A matemática é um exemplo de uma ficção no sentido de uma “construção lógica ou artística à qual não há correspondência na realidade”[9], tendo seus axiomas e seu sistema de deduções, o isto não quer dizer nada, se faz ao contrário do sentido. Pergunta Lacan: “a formalização da lógica matemática, tão bem feita para só se basear na escrita, não poderá ela nos servir no processo analítico, no que ali se designa isso que invisivelmente retém os corpos?’’[10]. Vemos, assim, surgir o corpo, o parlêtre tomado no dispositivo analítico que pode revelar em seu sintoma, em seu sofrimento, a verdade como ficção. A verdade côngrua, congruente, não aquela do sistema lógico aristotélico, mas aquela que não pretende ser toda, a do semi-dizer.
Na clínica é fundamental examinar a fecundidade da verdade mesmo que semi-dita ou entendida como ficção. “O objetivo, é que o gozo se confessa, e justamente, porque ele pode ser inconfessável”[11].

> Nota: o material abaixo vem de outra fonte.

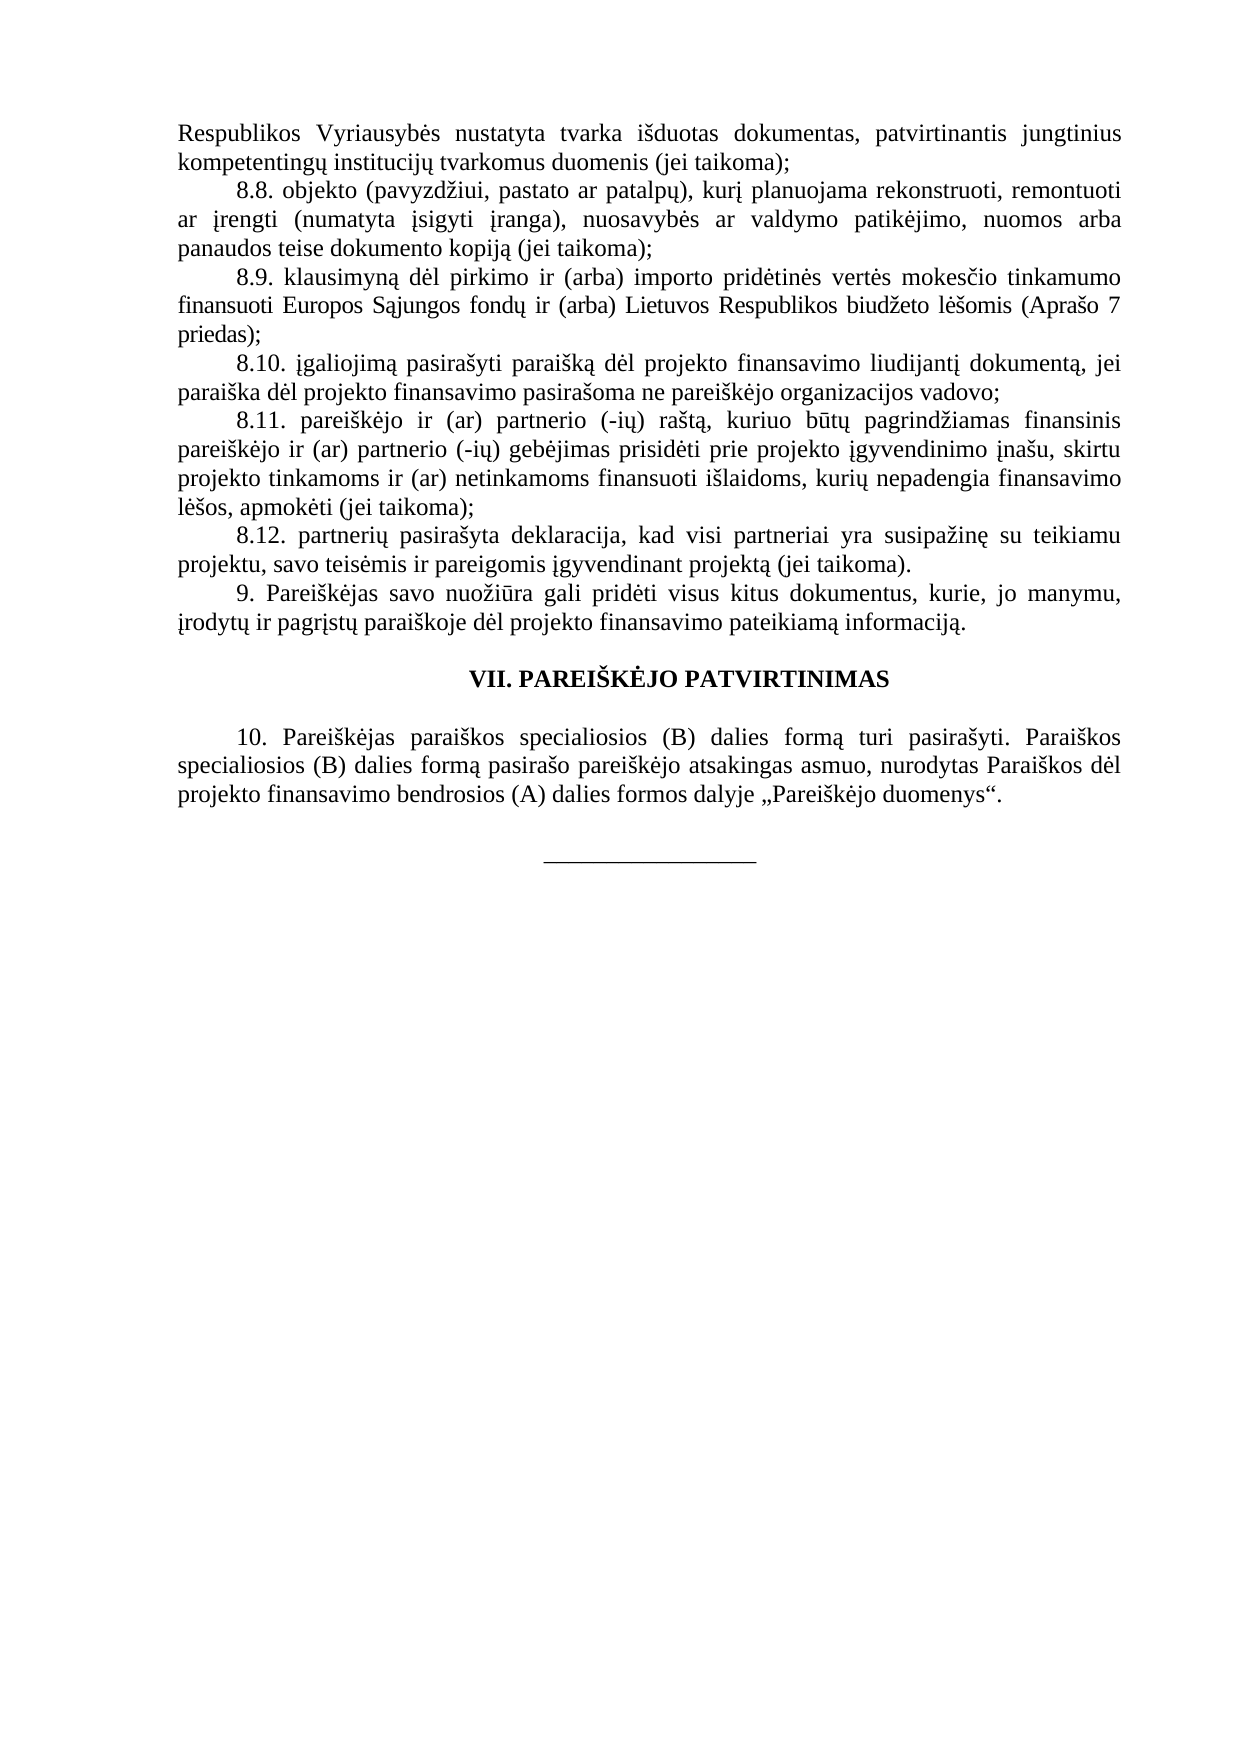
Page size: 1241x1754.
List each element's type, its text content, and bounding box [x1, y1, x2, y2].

text 8.10. įgaliojimą pasirašyti paraišką dėl projekto finansavimo liudijantį dokumentą, jei paraiška dėl projekto finansavimo pasirašoma ne pareiškėjo organizacijos vadovo; [177, 348, 1122, 406]
text _________________ [177, 837, 1122, 866]
text 8.8. objekto (pavyzdžiui, pastato ar patalpų), kurį planuojama rekonstruoti, remontuoti ar įrengti (numatyta įsigyti įranga), nuosavybės ar valdymo patikėjimo, nuomos arba panaudos teise dokumento kopiją (jei taikoma); [177, 176, 1122, 262]
text Respublikos Vyriausybės nustatyta tvarka išduotas dokumentas, patvirtinantis jungtinius kompetentingų institucijų tvarkomus duomenis (jei taikoma); [177, 118, 1122, 176]
text 10. Pareiškėjas paraiškos specialiosios (B) dalies formą turi pasirašyti. Paraiškos specialiosios (B) dalies formą pasirašo pareiškėjo atsakingas asmuo, nurodytas Paraiškos dėl projekto finansavimo bendrosios (A) dalies formos dalyje „Pareiškėjo duomenys“. [177, 722, 1122, 808]
text VII. PAREIŠKĖJO PATVIRTINIMAS [177, 664, 1122, 693]
text 9. Pareiškėjas savo nuožiūra gali pridėti visus kitus dokumentus, kurie, jo manymu, įrodytų ir pagrįstų paraiškoje dėl projekto finansavimo pateikiamą informaciją. [177, 578, 1122, 636]
text 8.12. partnerių pasirašyta deklaracija, kad visi partneriai yra susipažinę su teikiamu projektu, savo teisėmis ir pareigomis įgyvendinant projektą (jei taikoma). [177, 521, 1122, 578]
text 8.9. klausimyną dėl pirkimo ir (arba) importo pridėtinės vertės mokesčio tinkamumo finansuoti Europos Sąjungos fondų ir (arba) Lietuvos Respublikos biudžeto lėšomis (Aprašo 7 priedas); [177, 262, 1122, 348]
text 8.11. pareiškėjo ir (ar) partnerio (-ių) raštą, kuriuo būtų pagrindžiamas finansinis pareiškėjo ir (ar) partnerio (-ių) gebėjimas prisidėti prie projekto įgyvendinimo įnašu, skirtu projekto tinkamoms ir (ar) netinkamoms finansuoti išlaidoms, kurių nepadengia finansavimo lėšos, apmokėti (jei taikoma); [177, 406, 1122, 521]
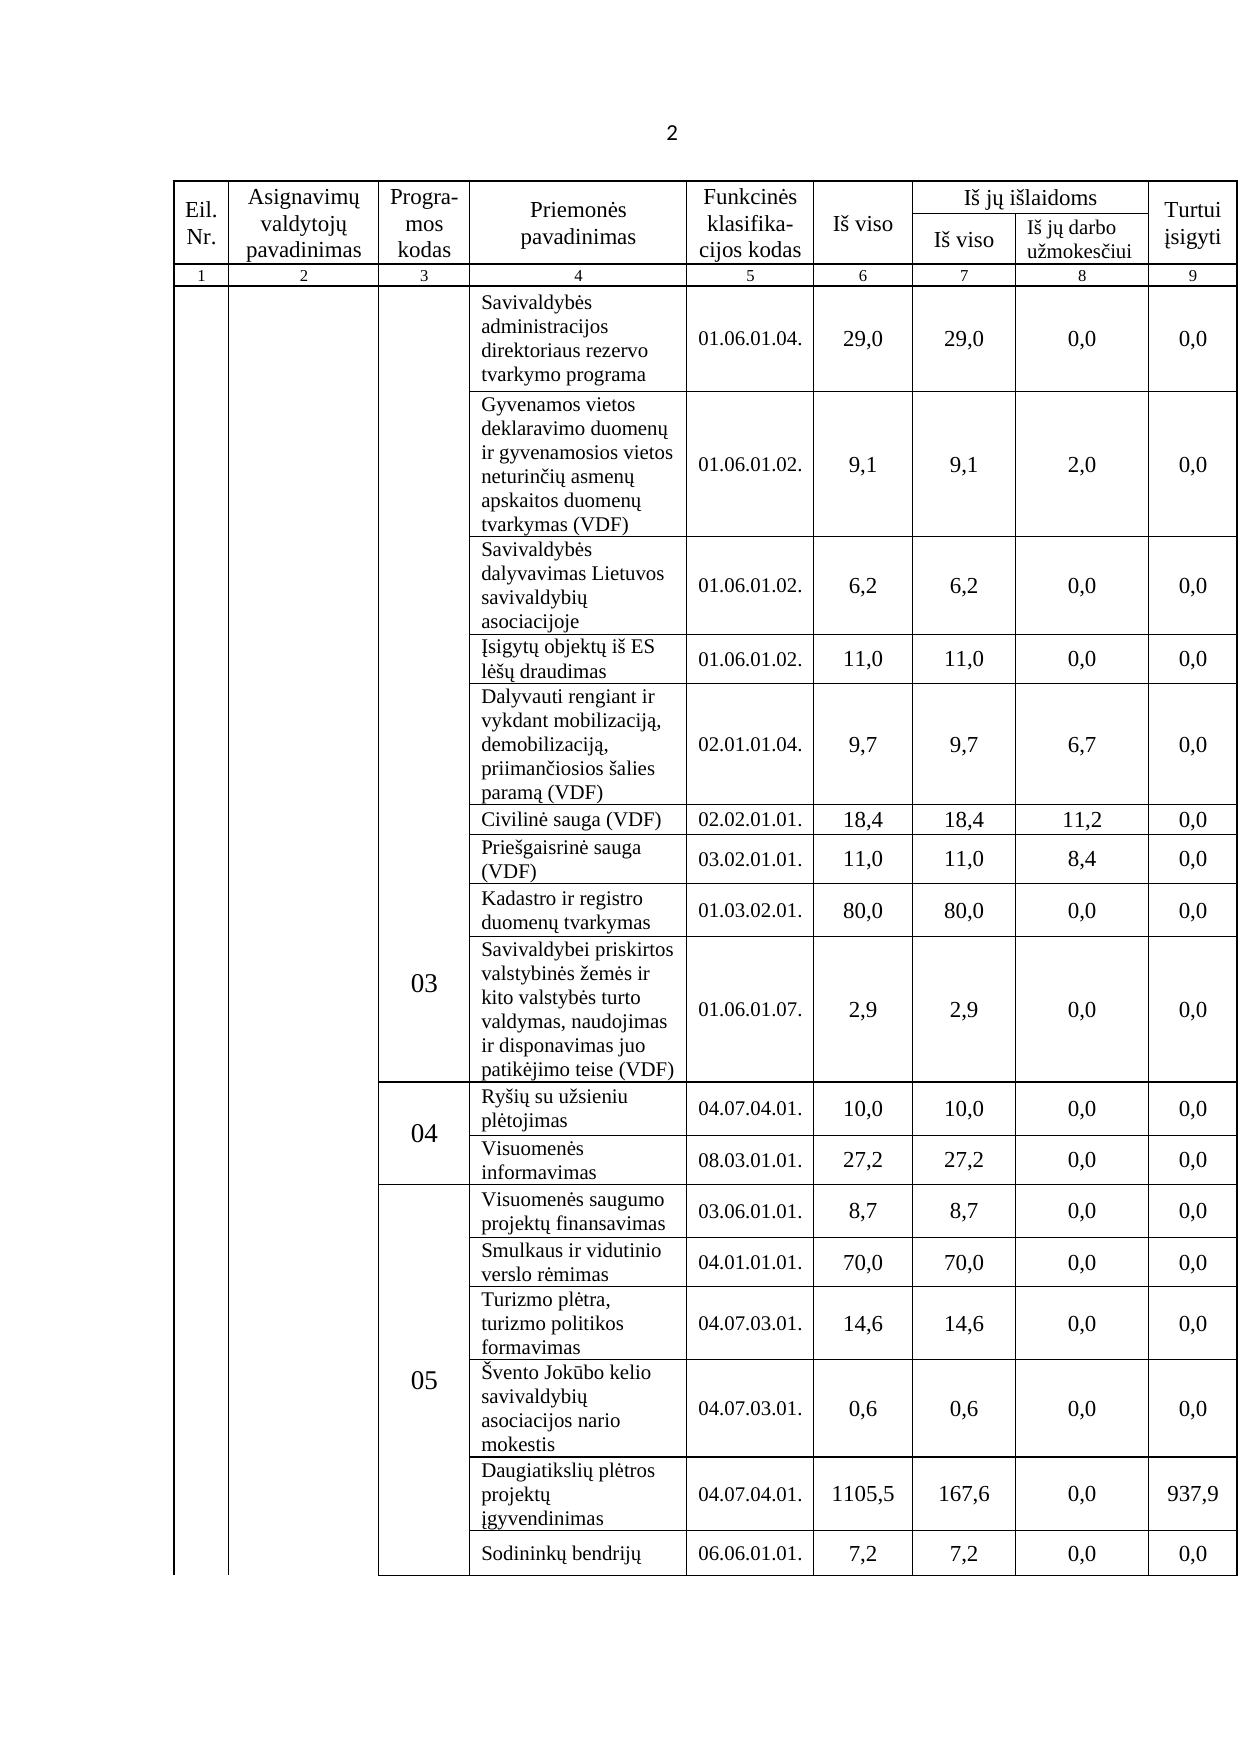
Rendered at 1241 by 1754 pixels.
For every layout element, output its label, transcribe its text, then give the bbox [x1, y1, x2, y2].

table_cell Priešgaisrinė sauga (VDF) [470, 835, 686, 883]
table_cell 1 [175, 265, 228, 284]
table_cell 7,2 [913, 1531, 1015, 1575]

Jacques-Alain Miller chama a atenção para a questão de haver, poderíamos assim dizer, três tempos em uma análise, aquela que começa, aquela que continua e aquela que termina. Afirma: “Passa-se evidentemente pelo momento da decifração da verdade do sintoma, mas chega-se aos restos sintomáticos e aí não se diz stop. O analista não diz stop e o analisante não diz stop. A análise, nesse período, é feita da confrontação direta do sujeito com o que Freud chamava de restos sintomáticos e aos quais conferimos um estatuto completamente diferente. Sob o nome de restos sintomáticos, Freud esbarrou no real do sintoma, no que do sintoma é fora de sentido”[12].